Críticas


ROGÉRIA: SENHOR ASTOLFO BARROSO PINTO

De: PEDRO GUI
Com: ROGÉRIA, BIBI FERREIRA, JANE DI CASTRO, JÔ SOARES, BETTY FARIA, AGUINALDO SILVA, NANNY PEOPLE, BRIGITTE DE BÚZIOS
31.10.2019
Por Clara Ferrer
A celebração de uma vida única, magnífica e mais relevante do que nunca.

Rogéria faleceu em setembro de 2017, aos 74 anos de idade, deixando para trás uma enorme comunidade de amigos e admiradores e uma icônica carreira na televisão, no cinema e no teatro. Num país onde a expectativa de vida das mulheres transexuais não passa dos 35 anos e onde a dificuldade de inserção no mercado de trabalho leva 90% delas à prostituição, essa é uma trajetória especialmente digna de visibilização, recordação e celebração. Em Rogéria: Senhor Astolfo Barroso Pinto, o diretor Pedro Gui assume essa tarefa com enorme afeto e algumas dificuldades - que não chegam, entretanto, a ameaçar a potência de uma obra centrada numa personagem tão forte e tão magnificamente disposta e capacitada para o jogo criativo indispensável a um bom documentário.

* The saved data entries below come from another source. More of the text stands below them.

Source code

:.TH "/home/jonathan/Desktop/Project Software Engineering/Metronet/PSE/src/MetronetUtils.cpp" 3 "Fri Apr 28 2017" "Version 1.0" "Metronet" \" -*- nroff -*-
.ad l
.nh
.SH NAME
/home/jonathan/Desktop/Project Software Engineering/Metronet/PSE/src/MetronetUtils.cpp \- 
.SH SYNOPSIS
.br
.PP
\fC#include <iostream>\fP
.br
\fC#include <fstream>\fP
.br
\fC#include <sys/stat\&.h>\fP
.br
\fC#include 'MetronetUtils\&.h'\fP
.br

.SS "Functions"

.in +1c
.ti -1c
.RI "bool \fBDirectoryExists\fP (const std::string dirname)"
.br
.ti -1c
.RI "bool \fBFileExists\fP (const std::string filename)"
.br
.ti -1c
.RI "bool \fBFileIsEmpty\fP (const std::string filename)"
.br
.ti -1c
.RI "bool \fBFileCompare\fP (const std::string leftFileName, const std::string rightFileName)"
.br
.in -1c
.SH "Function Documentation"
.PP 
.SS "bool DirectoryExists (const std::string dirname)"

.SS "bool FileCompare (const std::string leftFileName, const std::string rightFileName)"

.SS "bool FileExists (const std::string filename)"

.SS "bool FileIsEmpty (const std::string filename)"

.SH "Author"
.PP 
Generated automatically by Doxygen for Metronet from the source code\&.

Como documentar, à altura, uma vida tão pouco convencional? Originalmente concebida como um road movie que acompanharia Rogéria pelos muitos lugares que marcaram sua vida, a produção, iniciada em 2016, foi forçada a buscar novos rumos após a morte da artista. Da primeira proposta restaram apenas uma entrevista em estúdio e algumas filmagens da personagem, apresentando as ruas e galerias de sua Copacabana com roupas vermelhas, maquiagem impecável e uma rosa na mão.

A solução encontrada foi inserir, misturadas às filmagens realizadas e às tradicionais imagens de arquivo e entrevistas com amigos e familiares, encenações de trechos da vida de Rogéria. Apesar da delicadeza do seu conteúdo (“mas eu gosto de ser uma mariquinha”, diz o menino-Astolfo para sua mãe, devastadoramente compreensiva) e da poesia na sua visão (que as situa no palco, território natural e afetivo da artista), as dramatizações, no entanto, encolhem-se e empalidecem visivelmente diante da força dos momentos em que a própria personagem fala. É neles que o filme de fato existe - quando Rogéria se mostra e se inventa, numa performance artística de inegável magnetismo, humor e encanto, apoiada por entrevistas de nomes como Bibi Ferreira, Nany People, Jane Di Castro, Brigitte de Búzios, Aguinaldo Silva, Jô Soares e Betty Faria.

Outro destaque no longa-metragem é a escolha de Gui por um tom leve e acessível, muito mais focado no riso debochado, na alegria afrontosa, na riqueza e na beleza da vida da protagonista que nas suas dores e dificuldades. Com isso, acentua-se o caráter celebratório da obra – que não deixa, entretanto, de passar por temas mais delicados, como a repressão policial, as definições e indefinições de sua identidade de gênero e o grave acidente de carro que desfigurou seu rosto em 1981. O humor, afinal de contas, como bem nos lembra o delicioso material de arquivo contendo cenas com Rogéria na novela Tieta, é uma ferramenta de desafio e transformação das mais potentes.

Ao se focar com imensa ternura no que existe a ser comemorado na vida da artista, Rogéria: Senhor Astolfo Barro Pinto afirma toda a imensidão de sua humanidade e nos lembra de uma verdade pela qual, ainda hoje, é preciso lutar: uma mulher transexual pode ter família, pode ter carreira, pode ser feliz e pode morrer, após 74 anos de uma vida espantosamente rica, cercada por amigos, sucesso e amor.